Lines to return, exactly: from the line with "Do not administer" to the line with "Appropriate medical treatment" in the entries below, both included.

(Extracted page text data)

=-=-=

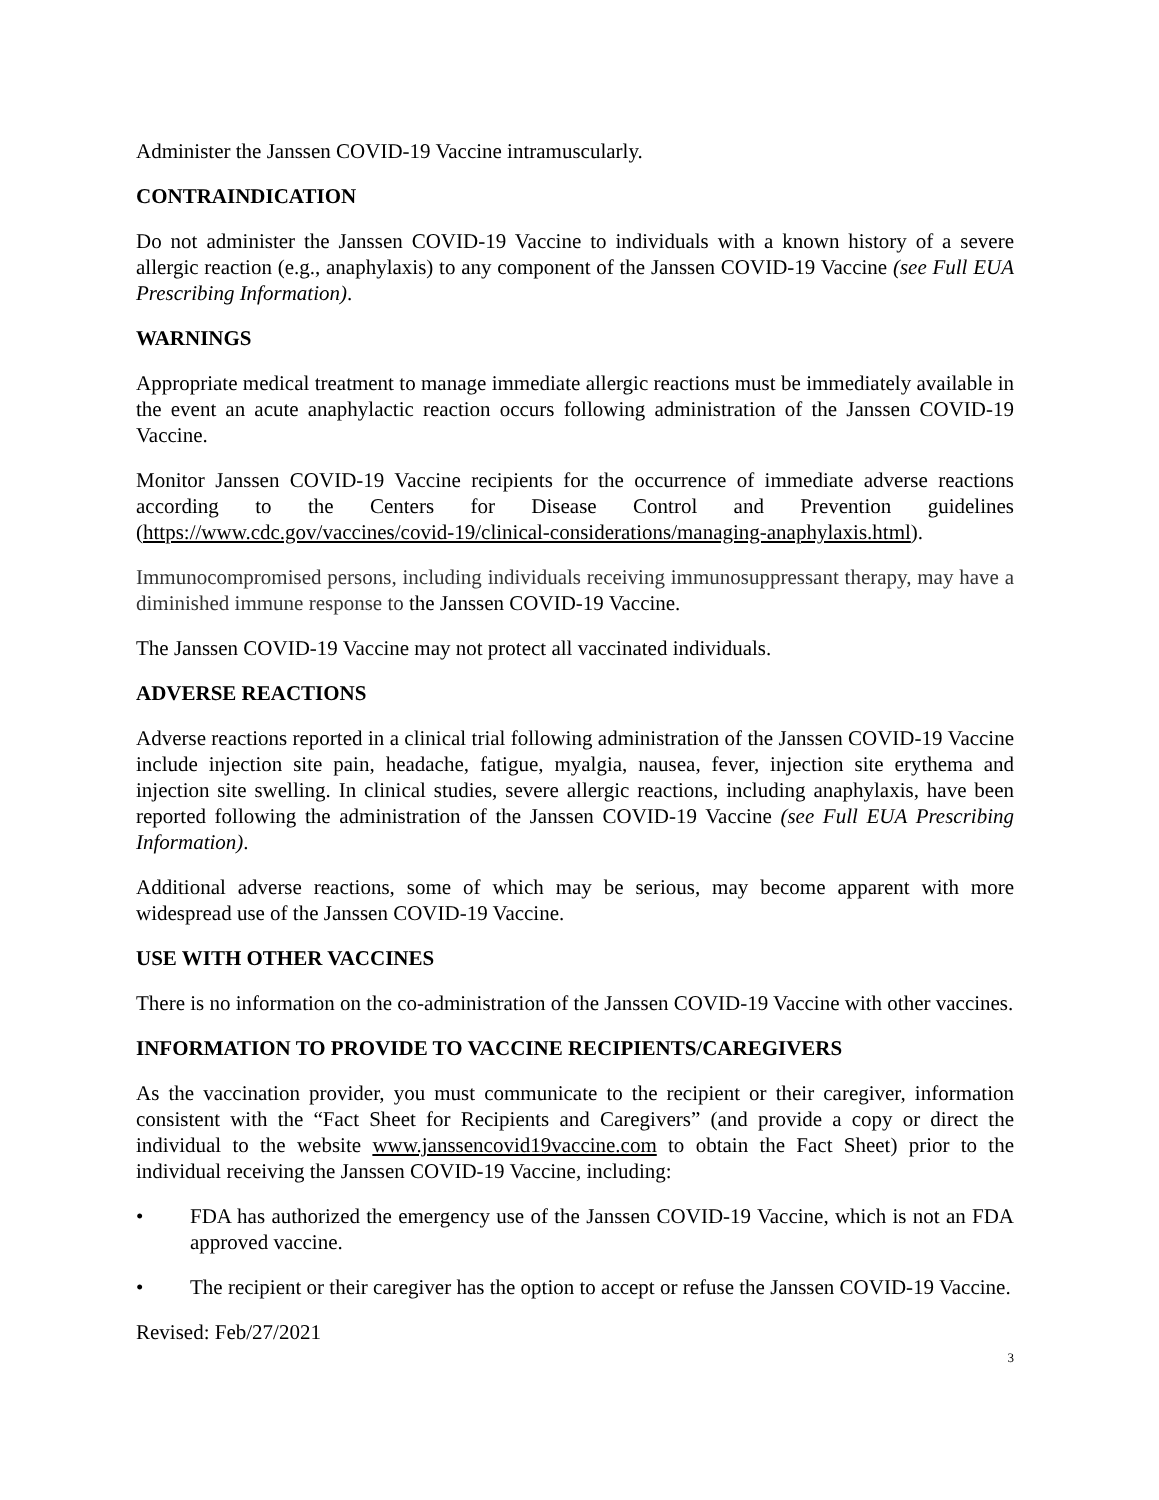Administer the Janssen COVID-19 Vaccine intramuscularly.
CONTRAINDICATION
Do not administer the Janssen COVID-19 Vaccine to individuals with a known history of a severe allergic reaction (e.g., anaphylaxis) to any component of the Janssen COVID-19 Vaccine (see Full EUA Prescribing Information).
WARNINGS
Appropriate medical treatment to manage immediate allergic reactions must be immediately available in the event an acute anaphylactic reaction occurs following administration of the Janssen COVID-19 Vaccine.
Monitor Janssen COVID-19 Vaccine recipients for the occurrence of immediate adverse reactions according to the Centers for Disease Control and Prevention guidelines (https://www.cdc.gov/vaccines/covid-19/clinical-considerations/managing-anaphylaxis.html).
Immunocompromised persons, including individuals receiving immunosuppressant therapy, may have a diminished immune response to the Janssen COVID-19 Vaccine.
The Janssen COVID-19 Vaccine may not protect all vaccinated individuals.
ADVERSE REACTIONS
Adverse reactions reported in a clinical trial following administration of the Janssen COVID-19 Vaccine include injection site pain, headache, fatigue, myalgia, nausea, fever, injection site erythema and injection site swelling. In clinical studies, severe allergic reactions, including anaphylaxis, have been reported following the administration of the Janssen COVID-19 Vaccine (see Full EUA Prescribing Information).
Additional adverse reactions, some of which may be serious, may become apparent with more widespread use of the Janssen COVID-19 Vaccine.
USE WITH OTHER VACCINES
There is no information on the co-administration of the Janssen COVID-19 Vaccine with other vaccines.
INFORMATION TO PROVIDE TO VACCINE RECIPIENTS/CAREGIVERS
As the vaccination provider, you must communicate to the recipient or their caregiver, information consistent with the “Fact Sheet for Recipients and Caregivers” (and provide a copy or direct the individual to the website www.janssencovid19vaccine.com to obtain the Fact Sheet) prior to the individual receiving the Janssen COVID-19 Vaccine, including:
• FDA has authorized the emergency use of the Janssen COVID-19 Vaccine, which is not an FDA approved vaccine.
• The recipient or their caregiver has the option to accept or refuse the Janssen COVID-19 Vaccine.
Revised: Feb/27/2021
3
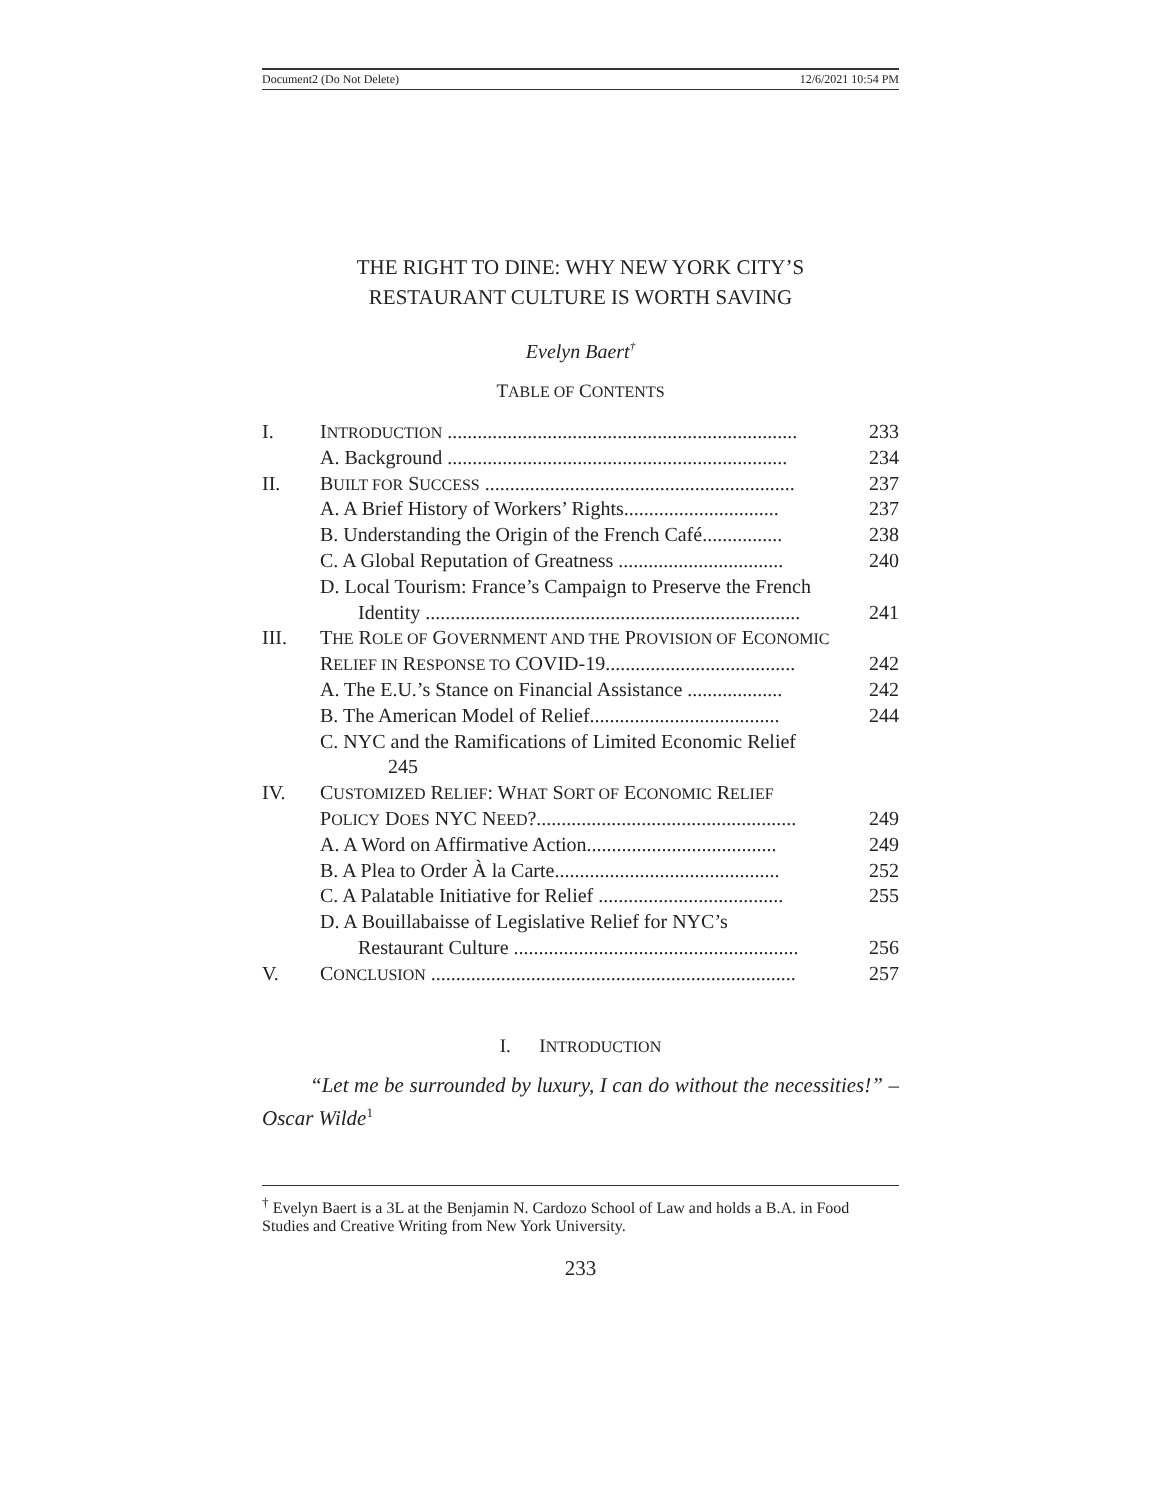Document2 (Do Not Delete) 12/6/2021 10:54 PM
THE RIGHT TO DINE: WHY NEW YORK CITY’S
RESTAURANT CULTURE IS WORTH SAVING
Evelyn Baert<sup>†</sup>
TABLE OF CONTENTS
| I. | I NTRODUCTION ...................................................................... | 233 |
| | A. Background .................................................................... | 234 |
| II. | B UILT FOR S UCCESS .............................................................. | 237 |
| | A. A Brief History of Workers’ Rights............................... | 237 |
| | B. Understanding the Origin of the French Café................ | 238 |
| | C. A Global Reputation of Greatness ................................. | 240 |
| | D. Local Tourism: France’s Campaign to Preserve the French | |
| | Identity ........................................................................... | 241 |
| III. | T HE R OLE OF G OVERNMENT AND THE P ROVISION OF E CONOMIC | |
| | R ELIEF IN R ESPONSE TO COVID-19...................................... | 242 |
| | A. The E.U.’s Stance on Financial Assistance ................... | 242 |
| | B. The American Model of Relief...................................... | 244 |
| | C. NYC and the Ramifications of Limited Economic Relief | |
| | 245 | |
| IV. | C USTOMIZED R ELIEF : W HAT S ORT OF E CONOMIC R ELIEF | |
| | P OLICY D OES NYC N EED ?.................................................... | 249 |
| | A. A Word on Affirmative Action...................................... | 249 |
| | B. A Plea to Order À la Carte............................................. | 252 |
| | C. A Palatable Initiative for Relief ..................................... | 255 |
| | D. A Bouillabaisse of Legislative Relief for NYC’s | |
| | Restaurant Culture ......................................................... | 256 |
| V. | C ONCLUSION ......................................................................... | 257 |
I. INTRODUCTION
“Let me be surrounded by luxury, I can do without the necessities!” – Oscar Wilde<sup>1</sup>
<sup>†</sup> Evelyn Baert is a 3L at the Benjamin N. Cardozo School of Law and holds a B.A. in Food Studies and Creative Writing from New York University.
233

=-=-=

◆ Response area ◆
Do not administer the Janssen COVID-19 Vaccine to individuals with a known history of a severe allergic reaction (e.g., anaphylaxis) to any component of the Janssen COVID-19 Vaccine (see Full EUA Prescribing Information).
WARNINGS
Appropriate medical treatment to manage immediate allergic reactions must be immediately available in the event an acute anaphylactic reaction occurs following administration of the Janssen COVID-19 Vaccine.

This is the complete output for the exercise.